Bears Can't Drift! Game Dev Blog

Your visual development style is very nice. Those mushrooms look awfully high-res, though. If you want the spots to look like they’re bumping off the mushroom, baking down a normal map might be more appropriate than actually modeling all that stuff out. It would be nice if the particles don’t immediately turn off when you leave an area, but fade out. There are many ways to do this: the easiest is to make a new sprite emitter system within the same particle that fades over time. This way you get the benefit of a ton of dying particles for fast VFX and some fade as well. Also, UE4 has EXTREMELY efficient GPU particles. You can render like tens of thousands of sparks a second, and have them collide with the ground, work with gravity, have realistic drag, etc. You can even let a few of them emit light (not GPU particles, but a few CPU ones wouldn’t hurt). For the snow level, you don’t even need fog, you can just render hundreds of thousands of snow particles and let them pile up if you want them to :stuck_out_tongue: But seriously, you don’t have to go that far. Some simple GPU snow particles that stop moving upon collision and slowly fade away (get smaller) would be a great way to add depth and function to the effects in your environment. Make a max collision of at least 2, and set the bounce values very low: this way your kart wouldn’t hit a snow particle and leave it suspended in mid-air. Because GPU particles are so efficient, you can have hordes of them colliding basically as many times as you want, so, definitely use it to your advantage. It would also be nice to have grass wind in the final product. You can use a simple grass wind function in the material for vertex displacement, or you can make your own using sine waves. A quick and easy way to use weights is to either paint them on or use a masked texture coordinate to render a gradient, so the bottom of the UVs on the grass are tied down to the floor while the rest of it flows in the wind. Not really, but the effect is convincing. Put this on the trees too, to give them a little bit of life. :slight_smile:

Your square rocks have a very uniform size and scale. On one hand it helps to separate rocky walls from the surface you want people to drive on, but then again value and color will do that better than anything else, and at the moment your rock mountains look monotonous and visually tiring. Break it up with different shapes and sizes of rocks. Take a look at Wario’s Gold Mine, especially the Mario Kart 8 update for reference.

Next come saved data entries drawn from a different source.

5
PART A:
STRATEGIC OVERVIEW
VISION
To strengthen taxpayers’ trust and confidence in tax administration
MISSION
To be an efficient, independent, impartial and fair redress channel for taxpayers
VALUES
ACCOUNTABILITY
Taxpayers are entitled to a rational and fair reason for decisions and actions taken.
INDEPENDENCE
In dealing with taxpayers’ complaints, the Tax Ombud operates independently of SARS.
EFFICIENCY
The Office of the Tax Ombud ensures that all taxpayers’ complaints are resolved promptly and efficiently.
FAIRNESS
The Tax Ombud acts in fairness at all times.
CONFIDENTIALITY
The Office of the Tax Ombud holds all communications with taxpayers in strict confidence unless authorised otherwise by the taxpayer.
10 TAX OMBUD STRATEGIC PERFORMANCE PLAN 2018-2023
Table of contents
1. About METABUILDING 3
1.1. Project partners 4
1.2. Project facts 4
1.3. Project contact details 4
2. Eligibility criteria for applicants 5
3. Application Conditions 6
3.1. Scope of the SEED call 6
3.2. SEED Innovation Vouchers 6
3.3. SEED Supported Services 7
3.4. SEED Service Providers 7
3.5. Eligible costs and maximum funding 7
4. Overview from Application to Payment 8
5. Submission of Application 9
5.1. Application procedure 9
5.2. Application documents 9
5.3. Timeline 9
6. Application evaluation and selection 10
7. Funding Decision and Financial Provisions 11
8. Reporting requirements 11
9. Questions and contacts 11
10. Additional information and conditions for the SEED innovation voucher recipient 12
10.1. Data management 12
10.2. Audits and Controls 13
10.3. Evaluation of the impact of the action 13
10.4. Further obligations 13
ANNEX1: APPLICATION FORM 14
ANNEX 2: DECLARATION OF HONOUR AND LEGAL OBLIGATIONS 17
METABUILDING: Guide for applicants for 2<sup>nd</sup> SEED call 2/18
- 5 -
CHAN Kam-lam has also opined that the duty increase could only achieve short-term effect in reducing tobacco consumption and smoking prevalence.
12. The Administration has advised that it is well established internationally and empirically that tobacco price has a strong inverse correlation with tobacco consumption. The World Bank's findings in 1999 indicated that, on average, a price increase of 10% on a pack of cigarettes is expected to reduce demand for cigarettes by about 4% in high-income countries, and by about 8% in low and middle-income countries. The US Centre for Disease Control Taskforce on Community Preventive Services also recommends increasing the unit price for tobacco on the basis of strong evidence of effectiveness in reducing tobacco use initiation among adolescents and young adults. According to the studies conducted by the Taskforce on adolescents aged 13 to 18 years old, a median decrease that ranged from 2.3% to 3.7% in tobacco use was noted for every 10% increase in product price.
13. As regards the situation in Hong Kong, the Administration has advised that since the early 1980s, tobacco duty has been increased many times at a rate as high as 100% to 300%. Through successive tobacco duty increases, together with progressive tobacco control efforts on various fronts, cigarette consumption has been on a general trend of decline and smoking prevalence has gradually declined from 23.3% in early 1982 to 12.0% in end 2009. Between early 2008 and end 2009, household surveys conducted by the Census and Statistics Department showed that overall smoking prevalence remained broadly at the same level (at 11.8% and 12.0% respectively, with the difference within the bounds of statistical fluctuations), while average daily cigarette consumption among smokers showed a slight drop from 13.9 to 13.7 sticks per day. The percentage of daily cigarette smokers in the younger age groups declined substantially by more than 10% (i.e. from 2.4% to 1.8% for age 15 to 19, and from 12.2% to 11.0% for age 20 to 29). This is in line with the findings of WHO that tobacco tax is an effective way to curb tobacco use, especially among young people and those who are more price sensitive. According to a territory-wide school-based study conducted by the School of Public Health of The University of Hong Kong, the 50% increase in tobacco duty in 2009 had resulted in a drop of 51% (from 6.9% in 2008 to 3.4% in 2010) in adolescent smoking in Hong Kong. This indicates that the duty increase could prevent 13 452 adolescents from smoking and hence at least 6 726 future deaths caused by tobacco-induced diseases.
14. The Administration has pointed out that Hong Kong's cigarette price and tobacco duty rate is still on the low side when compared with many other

The mist effects on the waterfall are very solid. This would be a nice area to have some additive translucency, and let the mist fade over time. You don’t need a lot of mist at every section of the waterfall either: a little at the top and more towards the bottom will sell the idea that water’s breaking better than if everything is uniform. If you want a transparent water shader, keep doing what you’re doing, it’s looking great! But if you want reflections, you’ll have to either set up a scene capture with a 2D render target, or you’ll have to get rid of the translucency and take advantage of SSR and physically based materials (water is metallic, btw). One last word of advice: use UE 4.7. It has much more efficient instancing than 4.6, and with racing games I’m sure you’re finding how wonderful instancing can be. This will just run things a lot smoother than the current engine. Create a copy and migrate your project early. Like, right now, to ensure compatibility and take advantage of it. Otherwise, you’ll be seriously limited by how many meshes you can instance at once. I hope all this was helpful to you somehow. I made a racing game in college… while also trying to figure out how to use the engine for the first time. UE4 is much easier than UE3, though. Good luck!